Ritchie Valens (1941-1959) was a musician stolen from the world far too young. At the time of his death he had released only two singles, one of which sat on the pop charts in the number two slot when he died in 1959. He was the first Latin American pop/rock musician to have any chart success. Since he died so young with so little material recorded, it is very hard to gauge what might have been, but one thing is for sure: the young man had a great deal of musical talent. The story of his life was immortalized in the 1987 film La Bamba.
Ritchie Valens was born in 1942 in the suburbs of Los Angeles. He grew up on the edges of the City of Angels and largely taught himself to play the guitar, inspired at first by the recordings of Woody Guthrie, then later by Elvis Presley, Buddy Holly, and especially Little Richard. In 1955 he played his first public performance at a local school dance, a gig he would repeat throughout 1956 and 1957. The first known recording of Valens is from one of those dances in 1957, a junior high dance mostly filled with slow numbers with an occasional Little Richard cover.
He opened a few minor shows in the Los Angeles area for local rock stars in early 1958 at the age of fifteen, and his music was discovered by producer Bob Keane in the spring of that year. According to Keane, Valen's talent was as bright as the neon lights on the Las Vegas strip; he immediately signed the young boy, just past his sixteenth birthday, to his Del-Fi record label.
In the late summer of 1958, Valens released his first single, Come On Let's Go, a brash Little Richard-styled rock number. It rose to number forty-two on the pop charts during the autumn and, as a result, he returned to the studio to record another single and make preparations for an album that he would record in early 1959. He also agreed to go on a dance hall tour throughout the Midwest with one of his heroes, Buddy Holly, and another popular act at the time, the Big Bopper, who scored big with the song Chantilly Lace.
In October of 1958, Valens recorded both sides of the single Donna b/w La Bamba and made a few demo recordings of some intriguing songs that he intended to build into an album after the tour. He left on the tour in January 1959 with the single (both sides of it, actually) streaking up the pop charts. The b-side, La Bamba, was particularly innovative: it was sung entirely in Spanish and featured some amazing guitar work for the time, as well as the thick sound of a Danelectro bass, which gave the song a huge electric sound that had never been heard before on a rock & roll disc. As the boy turned seventeen, he was already revolutionizing the music world.
Of course, as we all know, tragedy struck on February 3, 1959, as the plane carrying Buddy Holly, Ritchie, and the Big Bopper crashed, killing everyone on board.

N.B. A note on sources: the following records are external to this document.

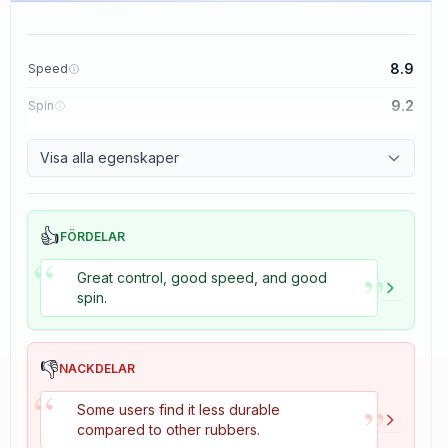
8.9
Speed
9.2
Spin
8.9
Control
Visa alla egenskaper
2.7
Tackiness
👍
FÖRDELAR
“
”
Great control, good speed, and good
spin.
👎
NACKDELAR
“
”
Some users find it less durable
compared to other rubbers.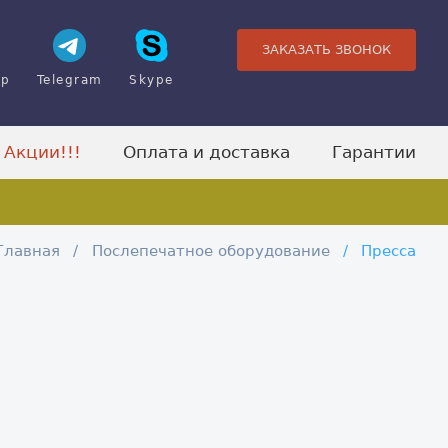
ЗАКАЗАТЬ ЗВОНОК
pp
Telegram
Skype
Акции!!!
Оплата и доставка
Гарантии
Главная
Послепечатное оборудование
Пресса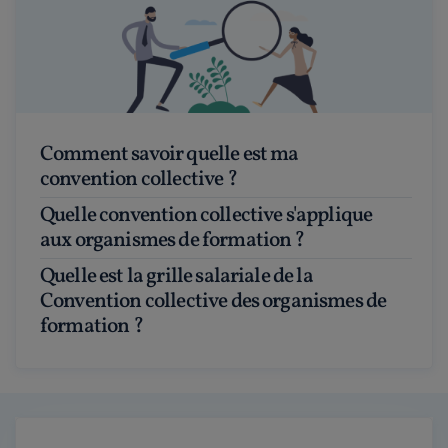
Comment savoir quelle est ma
convention collective ?
Quelle convention collective s'applique
aux organismes de formation ?
Quelle est la grille salariale de la
Convention collective des organismes de
formation ?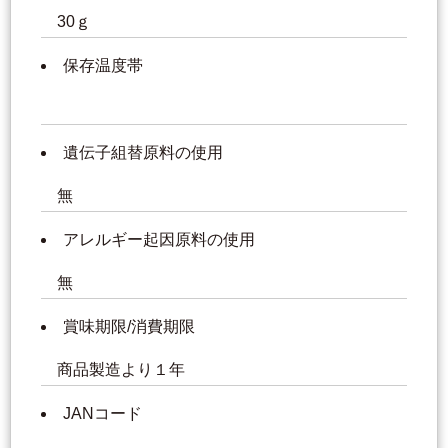
30ｇ
保存温度帯
遺伝子組替原料の使用
無
アレルギー起因原料の使用
無
賞味期限/消費期限
商品製造より１年
JANコード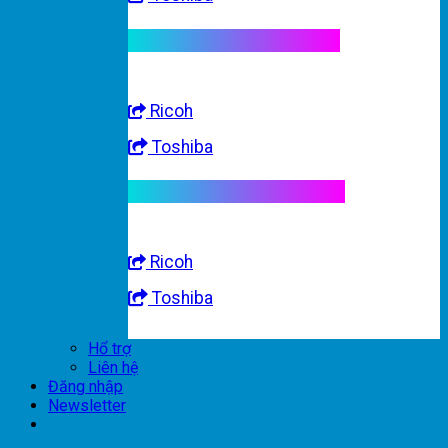
Linh kiện máy trắng đen
Ricoh
Toshiba
Linh kiện máy nhập khẩu
Ricoh
Toshiba
Hổ trợ
Liên hệ
Đăng nhập
Newsletter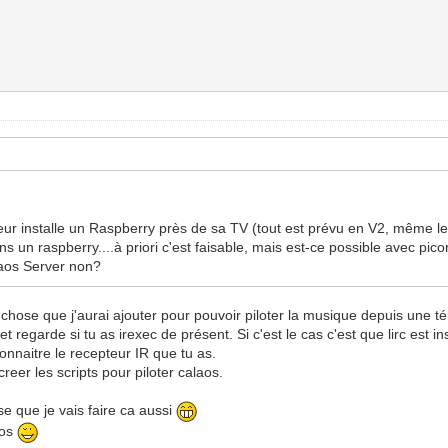
ateur installe un Raspberry près de sa TV (tout est prévu en V2, même le
ns un raspberry....à priori c'est faisable, mais est-ce possible avec pic
laos Server non?
ue chose que j'aurai ajouter pour pouvoir piloter la musique depuis une
t regarde si tu as irexec de présent. Si c'est le cas c'est que lirc est i
connaitre le recepteur IR que tu as.
eer les scripts pour piloter calaos.
e que je vais faire ca aussi
-os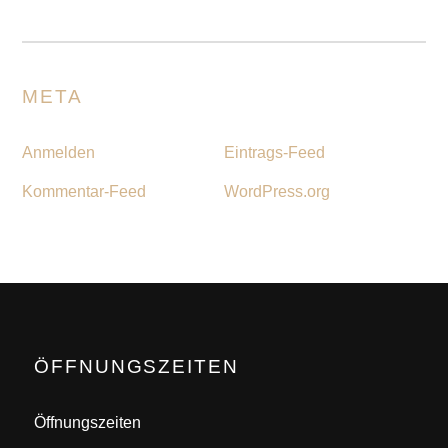
META
Anmelden
Eintrags-Feed
Kommentar-Feed
WordPress.org
ÖFFNUNGSZEITEN
Öffnungszeiten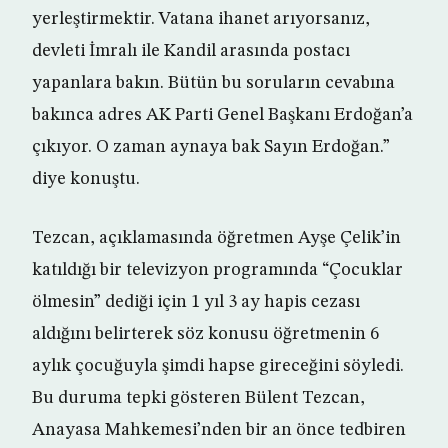
yerleştirmektir. Vatana ihanet arıyorsanız,
devleti İmralı ile Kandil arasında postacı
yapanlara bakın. Bütün bu soruların cevabına
bakınca adres AK Parti Genel Başkanı Erdoğan’a
çıkıyor. O zaman aynaya bak Sayın Erdoğan.”
diye konuştu.
Tezcan, açıklamasında öğretmen Ayşe Çelik’in
katıldığı bir televizyon programında “Çocuklar
ölmesin” dediği için 1 yıl 3 ay hapis cezası
aldığını belirterek söz konusu öğretmenin 6
aylık çocuğuyla şimdi hapse gireceğini söyledi.
Bu duruma tepki gösteren Bülent Tezcan,
Anayasa Mahkemesi’nden bir an önce tedbiren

After his death, the remaining songs (mostly unfinished demos and experiments in the studio) were made into two albums, Ritchie Valens and Ritchie, both released in 1959 with moderate success. Each album spawned a middling hit single, That's My Little Suzie from the former and Little Girl on the latter. The former of the albums cracked the top ten, mostly due to the fact that it included both Donna and La Bamba.
Throughout the 1960s and 1970s, artists tried to emulate Ritchie's style with varying degrees of success. Perhaps the most successful was Chan Romero, who released the dance number Hippy Hippy Shake. In the 1980s and 1990s, the band Los Lobos gained some popularity, claiming Ritchie as their primary influence. The 1987 film La Bamba told the story of Ritchie's life through the distorted lens of Hollywood, with Lou Diamond Phillips turning in what might have been the best performance of his career as Ritchie. The soundtrack featured several songs from Los Lobos, including a cover of La Bamba, which cracked the top ten in the United States near the end of 1987.
Valens is one of those people that makes you wonder what might have been. He had great showmanship and an impressive level of talent for someone so young, as evidenced by his one killer single, Donna b/w La Bamba. His legacy lives on today in artists such as Los Lobos.